Но что она могла сделать, чтобы облегчить Сонину боль или приостановить размножение клеток? Медицина находится еще в младенческом возрасте, думала она, с треском захлопывая дверцу шкафа. Соня умирает, телом овладевает болезнь, с которой доктора не в силах бороться.

Смерть — Голиаф по сравнению с Давидом медицины, которая борется с ней несовершенными инструментами, противопоставляя разрушительным силам скудные знания. Как ей удастся стать врачом, размышляла Жени, когда она не может спасти даже Соню?
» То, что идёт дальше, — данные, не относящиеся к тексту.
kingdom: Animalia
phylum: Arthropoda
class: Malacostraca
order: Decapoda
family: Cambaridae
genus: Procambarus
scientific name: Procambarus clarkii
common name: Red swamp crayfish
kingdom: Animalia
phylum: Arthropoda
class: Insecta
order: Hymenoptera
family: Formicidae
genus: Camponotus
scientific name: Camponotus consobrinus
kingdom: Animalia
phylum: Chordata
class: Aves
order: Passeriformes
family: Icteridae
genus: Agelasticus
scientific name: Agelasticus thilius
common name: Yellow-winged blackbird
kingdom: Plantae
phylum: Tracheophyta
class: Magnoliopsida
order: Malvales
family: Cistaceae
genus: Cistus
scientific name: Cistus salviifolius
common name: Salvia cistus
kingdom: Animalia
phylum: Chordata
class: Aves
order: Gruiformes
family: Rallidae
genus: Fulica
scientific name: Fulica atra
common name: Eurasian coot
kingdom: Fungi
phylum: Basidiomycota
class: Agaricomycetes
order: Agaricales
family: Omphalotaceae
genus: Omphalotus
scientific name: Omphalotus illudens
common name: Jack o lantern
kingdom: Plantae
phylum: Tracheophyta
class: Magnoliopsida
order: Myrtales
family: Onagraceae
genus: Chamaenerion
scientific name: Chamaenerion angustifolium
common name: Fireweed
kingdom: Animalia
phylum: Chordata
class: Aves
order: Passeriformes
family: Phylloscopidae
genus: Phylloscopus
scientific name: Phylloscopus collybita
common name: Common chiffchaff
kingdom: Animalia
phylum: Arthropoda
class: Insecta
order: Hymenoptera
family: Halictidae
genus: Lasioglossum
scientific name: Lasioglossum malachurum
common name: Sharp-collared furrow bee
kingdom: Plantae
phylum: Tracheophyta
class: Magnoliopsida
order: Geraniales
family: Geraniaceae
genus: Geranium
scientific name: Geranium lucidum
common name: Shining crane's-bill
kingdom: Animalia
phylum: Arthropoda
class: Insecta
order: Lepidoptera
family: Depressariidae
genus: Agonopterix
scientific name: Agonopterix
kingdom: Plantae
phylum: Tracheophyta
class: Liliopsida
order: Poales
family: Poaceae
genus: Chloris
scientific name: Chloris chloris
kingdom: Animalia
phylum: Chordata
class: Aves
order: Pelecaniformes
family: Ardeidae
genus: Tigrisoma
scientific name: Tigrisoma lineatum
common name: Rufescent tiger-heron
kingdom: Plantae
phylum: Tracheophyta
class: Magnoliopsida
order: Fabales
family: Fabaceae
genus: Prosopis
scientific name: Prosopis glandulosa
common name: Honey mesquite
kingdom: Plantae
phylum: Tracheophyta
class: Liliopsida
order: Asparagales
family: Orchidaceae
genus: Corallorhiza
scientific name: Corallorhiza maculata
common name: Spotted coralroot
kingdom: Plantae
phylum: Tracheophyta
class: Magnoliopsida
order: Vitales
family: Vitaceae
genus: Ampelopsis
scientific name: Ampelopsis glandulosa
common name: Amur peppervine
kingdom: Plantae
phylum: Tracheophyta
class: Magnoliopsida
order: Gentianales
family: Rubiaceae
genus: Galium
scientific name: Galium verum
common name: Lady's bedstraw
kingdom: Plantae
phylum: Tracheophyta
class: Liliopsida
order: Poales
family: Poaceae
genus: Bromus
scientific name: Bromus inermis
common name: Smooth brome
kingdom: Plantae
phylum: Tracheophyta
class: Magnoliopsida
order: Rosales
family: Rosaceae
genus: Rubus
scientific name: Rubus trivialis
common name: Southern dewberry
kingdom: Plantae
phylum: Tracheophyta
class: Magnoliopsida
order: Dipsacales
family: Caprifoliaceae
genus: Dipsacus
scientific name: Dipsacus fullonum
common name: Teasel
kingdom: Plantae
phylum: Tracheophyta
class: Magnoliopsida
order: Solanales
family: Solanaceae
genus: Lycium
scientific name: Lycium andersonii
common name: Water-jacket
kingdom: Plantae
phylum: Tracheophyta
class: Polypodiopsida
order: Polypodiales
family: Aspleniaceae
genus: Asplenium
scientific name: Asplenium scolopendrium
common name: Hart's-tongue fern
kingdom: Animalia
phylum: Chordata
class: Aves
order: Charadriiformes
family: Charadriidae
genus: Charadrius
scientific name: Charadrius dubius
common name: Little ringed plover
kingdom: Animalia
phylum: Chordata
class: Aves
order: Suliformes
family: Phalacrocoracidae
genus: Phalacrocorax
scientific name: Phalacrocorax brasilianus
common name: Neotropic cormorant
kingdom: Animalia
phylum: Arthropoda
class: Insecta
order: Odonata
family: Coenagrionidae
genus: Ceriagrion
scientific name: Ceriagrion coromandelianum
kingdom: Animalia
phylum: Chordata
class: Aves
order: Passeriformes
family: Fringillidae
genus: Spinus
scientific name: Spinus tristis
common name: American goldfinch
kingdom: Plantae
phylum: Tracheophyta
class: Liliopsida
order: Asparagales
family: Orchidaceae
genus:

Ближе к вечеру Жени вновь зашла в ее комнату. Соне сделалось намного лучше. Она почти преобразилась, сидела, оперевшись на подушки, глаза отдохнувшие, стала задавать Жени вопросы о Кембридже. Пока они говорили, отпивала чай и прикусывала сладким пирожным.

— Вот так все время, — объяснила она. — Иногда ничего, иногда — худо. Иногда мне кажется, Бог меня хранит и проведет через все.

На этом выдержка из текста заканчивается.